What you are asked to do
Whenever a line in the data below includes the string "Kowalski", copy it out.
————
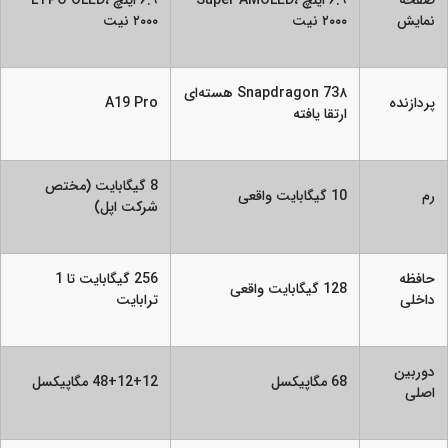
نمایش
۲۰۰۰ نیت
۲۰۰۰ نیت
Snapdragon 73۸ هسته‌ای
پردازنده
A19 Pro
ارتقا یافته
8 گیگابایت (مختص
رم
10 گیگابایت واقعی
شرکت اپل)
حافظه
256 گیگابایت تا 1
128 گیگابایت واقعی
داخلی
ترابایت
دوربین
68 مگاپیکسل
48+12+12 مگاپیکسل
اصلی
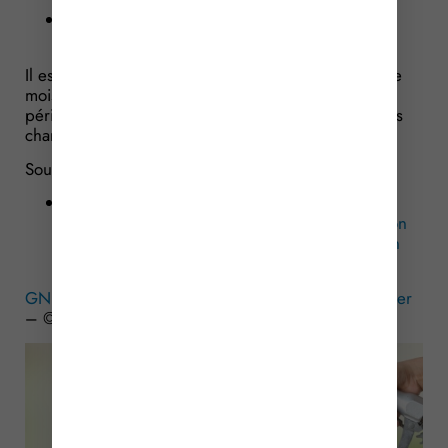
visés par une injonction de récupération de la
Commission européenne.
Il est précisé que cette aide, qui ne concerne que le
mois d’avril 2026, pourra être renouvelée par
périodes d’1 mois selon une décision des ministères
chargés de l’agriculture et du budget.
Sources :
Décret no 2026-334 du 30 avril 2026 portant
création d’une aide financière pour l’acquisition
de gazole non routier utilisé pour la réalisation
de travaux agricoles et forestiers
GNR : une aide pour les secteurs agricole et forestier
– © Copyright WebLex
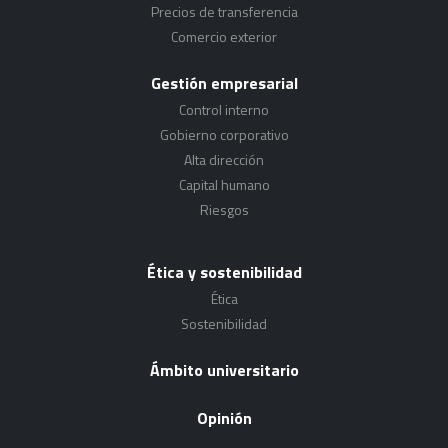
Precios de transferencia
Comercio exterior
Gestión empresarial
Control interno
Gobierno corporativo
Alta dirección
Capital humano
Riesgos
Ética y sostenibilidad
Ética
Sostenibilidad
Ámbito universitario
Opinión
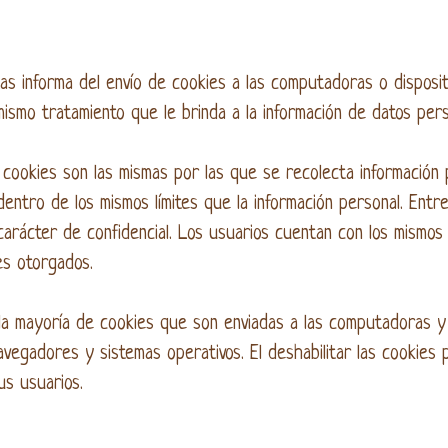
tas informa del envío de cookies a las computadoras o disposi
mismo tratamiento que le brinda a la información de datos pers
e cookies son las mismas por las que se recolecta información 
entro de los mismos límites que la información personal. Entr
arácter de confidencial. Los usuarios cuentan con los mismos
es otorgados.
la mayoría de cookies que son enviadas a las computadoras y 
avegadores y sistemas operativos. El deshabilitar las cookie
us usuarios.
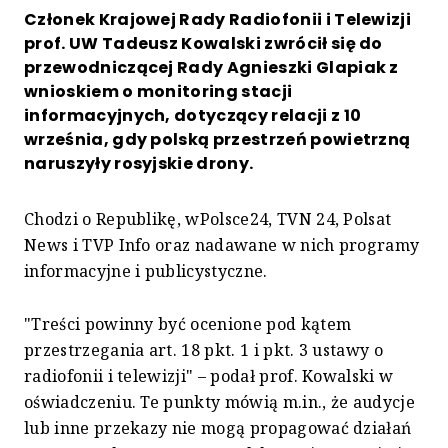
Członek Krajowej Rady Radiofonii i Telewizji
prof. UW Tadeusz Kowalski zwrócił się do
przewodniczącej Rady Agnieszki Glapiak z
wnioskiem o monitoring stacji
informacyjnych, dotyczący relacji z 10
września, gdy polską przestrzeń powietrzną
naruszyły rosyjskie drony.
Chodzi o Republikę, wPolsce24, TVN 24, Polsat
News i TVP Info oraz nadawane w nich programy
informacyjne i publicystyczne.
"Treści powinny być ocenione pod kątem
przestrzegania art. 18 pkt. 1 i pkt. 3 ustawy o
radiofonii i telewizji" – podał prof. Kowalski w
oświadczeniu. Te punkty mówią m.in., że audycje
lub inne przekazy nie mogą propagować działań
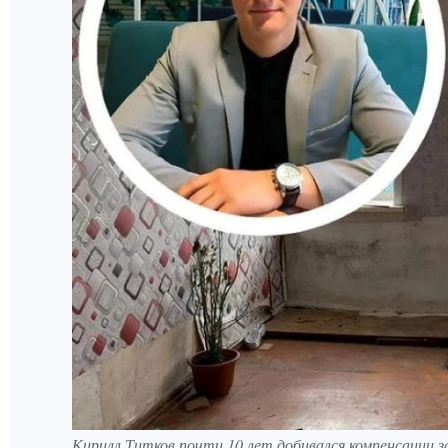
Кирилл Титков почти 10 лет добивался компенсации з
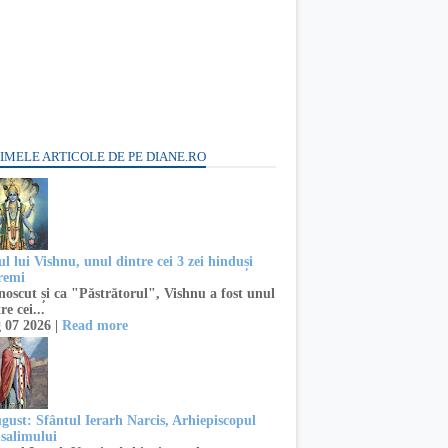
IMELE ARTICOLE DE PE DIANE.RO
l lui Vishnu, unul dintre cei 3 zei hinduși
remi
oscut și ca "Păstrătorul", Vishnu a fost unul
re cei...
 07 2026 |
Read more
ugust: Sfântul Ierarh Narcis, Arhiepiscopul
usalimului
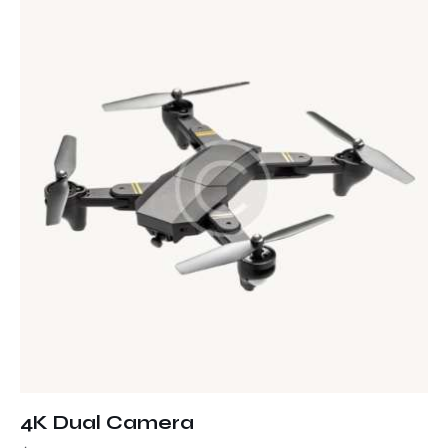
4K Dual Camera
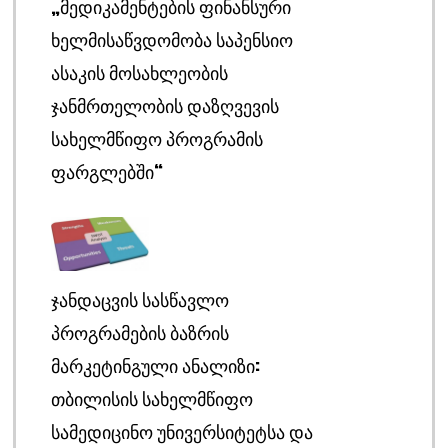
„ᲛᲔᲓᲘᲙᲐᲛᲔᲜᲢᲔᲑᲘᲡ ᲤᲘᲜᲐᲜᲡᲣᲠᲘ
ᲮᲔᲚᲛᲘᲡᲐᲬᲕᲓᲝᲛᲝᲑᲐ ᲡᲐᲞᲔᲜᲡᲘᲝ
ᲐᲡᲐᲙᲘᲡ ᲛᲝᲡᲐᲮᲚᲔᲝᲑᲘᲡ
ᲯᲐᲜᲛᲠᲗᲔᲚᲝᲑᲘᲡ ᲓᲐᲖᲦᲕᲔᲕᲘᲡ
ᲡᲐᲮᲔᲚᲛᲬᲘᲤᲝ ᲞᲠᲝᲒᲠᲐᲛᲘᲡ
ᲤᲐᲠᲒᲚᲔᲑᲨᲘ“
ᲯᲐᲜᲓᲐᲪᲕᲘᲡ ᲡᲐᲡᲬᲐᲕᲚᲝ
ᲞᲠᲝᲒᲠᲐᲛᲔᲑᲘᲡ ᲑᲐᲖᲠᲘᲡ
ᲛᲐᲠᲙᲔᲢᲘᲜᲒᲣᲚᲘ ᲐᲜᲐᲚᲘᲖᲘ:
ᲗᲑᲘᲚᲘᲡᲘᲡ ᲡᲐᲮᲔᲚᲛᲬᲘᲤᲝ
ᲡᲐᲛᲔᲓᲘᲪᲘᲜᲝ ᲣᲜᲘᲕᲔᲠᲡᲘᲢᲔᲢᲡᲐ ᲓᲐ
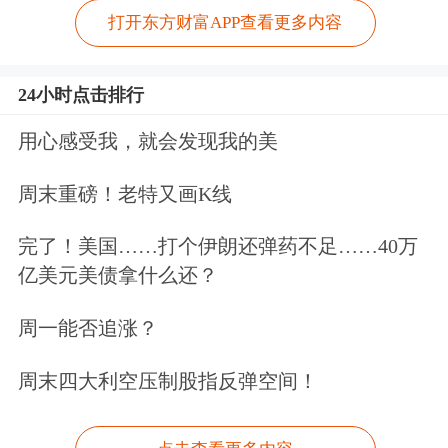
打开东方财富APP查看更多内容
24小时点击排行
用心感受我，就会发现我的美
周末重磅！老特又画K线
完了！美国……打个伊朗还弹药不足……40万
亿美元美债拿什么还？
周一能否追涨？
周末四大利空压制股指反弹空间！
————
Result for this task
prof. UW Tadeusz Kowalski zwrócił się do
radiofonii i telewizji" – podał prof. Kowalski w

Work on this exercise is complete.